The `factors` are a dictionary with keys being the full name of the targetted
modules, and a tuple of two tensors as the values: the first being the
(possibly low-rank) Kronecker factor corresponding to the input activations,
and the second being the (possibly low-rank) factor corresponding to the output
gradients.

See [the K-FAC docs](https://maximerobeyns.github.io/bayesian_lora/kfac.html)
for more detail.

## Model Evidence

We provide a function called `model_evidence` which returns the evidence /
marginal likelihood.

```python
from bayesian_lora import model_evidence

evidence = model_evidence(
    model,           # Your model
    log_likelihood,  # A Tensor with model's log likelihood on some eval dataset
    factors,         # Kronecker factors, as calculated above
    n_lora,          # rank used in the LoRA adapters
    n_kfac,          # rank used in the Kronecker factors
    prior_var,       # prior variance hyperparameter, as a tensor
)
```

You can then use `evidence` as the loss in a normal training loop, presuming
your parameters (e.g. `prior_var` have gradients).

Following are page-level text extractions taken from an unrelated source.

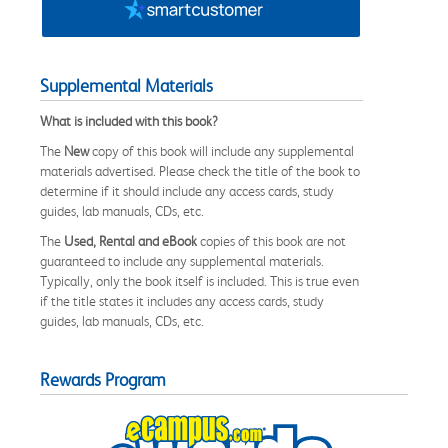
Supplemental Materials
What is included with this book?
The
New
copy of this book will include any supplemental
materials advertised. Please check the title of the book to
determine if it should include any access cards, study
guides, lab manuals, CDs, etc.
The
Used, Rental and eBook
copies of this book are not
guaranteed to include any supplemental materials.
Typically, only the book itself is included. This is true even
if the title states it includes any access cards, study
guides, lab manuals, CDs, etc.
Rewards Program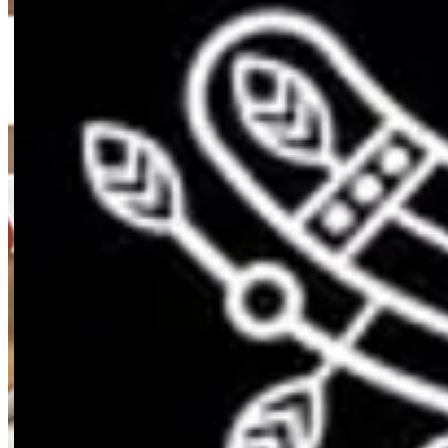
Reggae - Light Options Restaura
Reggae - Light Options Restaura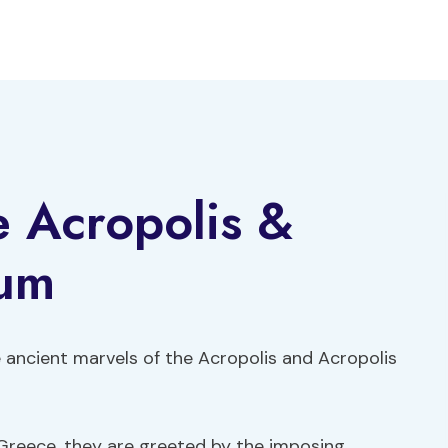
e Acropolis &
eum
 ancient marvels of the Acropolis and Acropolis
 Greece, they are greeted by the imposing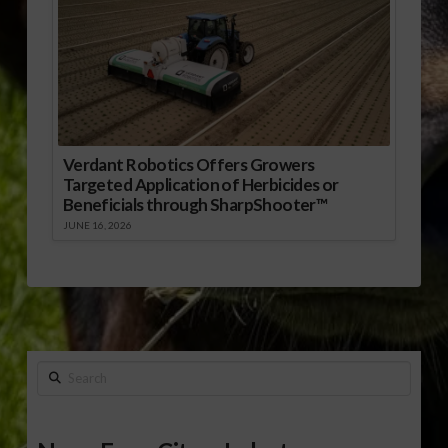
Verdant Robotics Offers Growers
Targeted Application of Herbicides or
Beneficials through SharpShooter™
JUNE 16, 2026
Search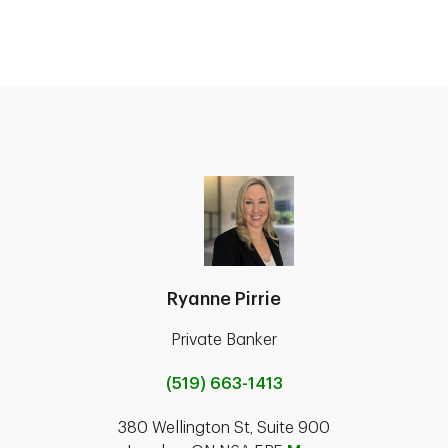
Ryanne Pirrie
Private Banker
(519) 663-1413
380 Wellington St, Suite 900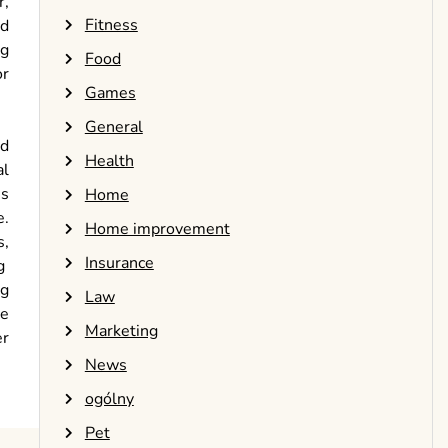
r,
Fitness
nd
ng
Food
or
Games
General
id
Health
al
ns
Home
e.
Home improvement
s,
Insurance
g
ng
Law
ve
Marketing
er
News
ogólny
Pet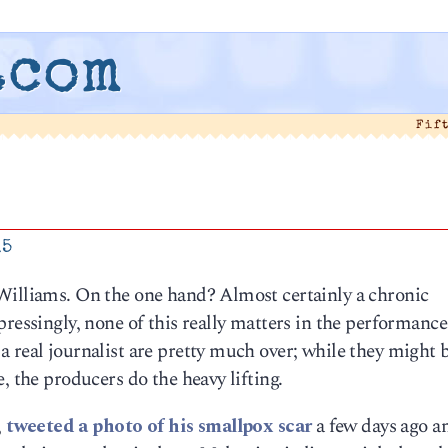
.com
Fif
15
Williams. On the one hand? Almost certainly a chronic
ressingly, none of this really matters in the performance
 real journalist are pretty much over; while they might 
, the producers do the heavy lifting.
,
tweeted a photo of his smallpox scar
a few days ago a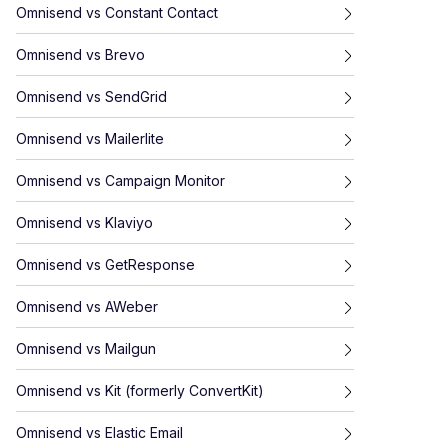
Omnisend
vs
Constant Contact
Omnisend
vs
Brevo
Omnisend
vs
SendGrid
Omnisend
vs
Mailerlite
Omnisend
vs
Campaign Monitor
Omnisend
vs
Klaviyo
Omnisend
vs
GetResponse
Omnisend
vs
AWeber
Omnisend
vs
Mailgun
Omnisend
vs
Kit (formerly ConvertKit)
Omnisend
vs
Elastic Email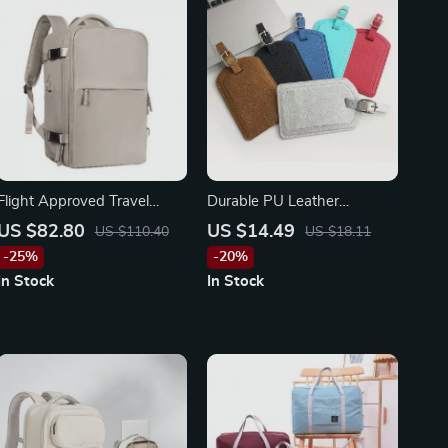
Flight Approved Travel
Durable PU Leather
Backpack
Luggage Tag – Secure Your
US $82.80
US $14.49
US $110.40
US $18.11
Baggage with Style
-25%
-20%
In Stock
In Stock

## Posterior Predictive Distribution

To get the parameters of the Gaussian over the logits, use
the `jacobian_mean` and `variance` functions.

```python
with t.no_grad():
    for batch in validation_loader
        prompts, classes = batch

        batch_inputs = tokenizer(prompts)

        # Predict the output logit locations
        # target_ids is a tensor containing the indices of the target tokens
        # e.g. [354, 355, 356].
        jacobian, f_mu = jacobian_mean(
            model, batch_inputs, target_ids
        )

        # Predict the output logit variances
        f_var = variance(
            batch_inputs,     # inputs
            jacobian,         # the Jacobian dictionary, obtained above
            factors,          # Kronecker factors, as calculated above
            prior_var,        # prior variance hyperparameter, as a tensor
            classes.size(-1), # number of classes to predict
            n_lora,           # rank of the LoRA adapters
            n_kfac,           # rank of the Kronecker factors
            device,           # device to use
        )

        # Now use the parameters to e.g. sample logits from the Gaussian
        # predictive, parametrised by f_mu, f_var
        L = t.linalg.cholesky(f_var)
        samples = 100_000
        f_mu = f_mu.expand(samples, *f_mu.shape)
        L = L.expand(samples, *L.shape)
        eps = t.randn_like(f_mu)
        logits = (f_mu + L @ eps).squeeze(-1).softmax(-1).mean(0)
```

The above is a minimal example; see [this
section](https://maximerobeyns.github.io/bayesian_lora/bayesian_lora.html#posterior-predictive)
of the documentation for more detail.

# Development

This library is intentionally very small and hackable. It has two main files,
and three dependencies (`torch`, `tqdm` and `jaxtyping`.)

- `main.py` contains methods specific to [the paper](https://openreview.net/forum?id=FJiUyzOF1m),
- `kfac.py` contains relatively portable K-FAC methods

Feel free to directly copy the code into your projects and hack on it.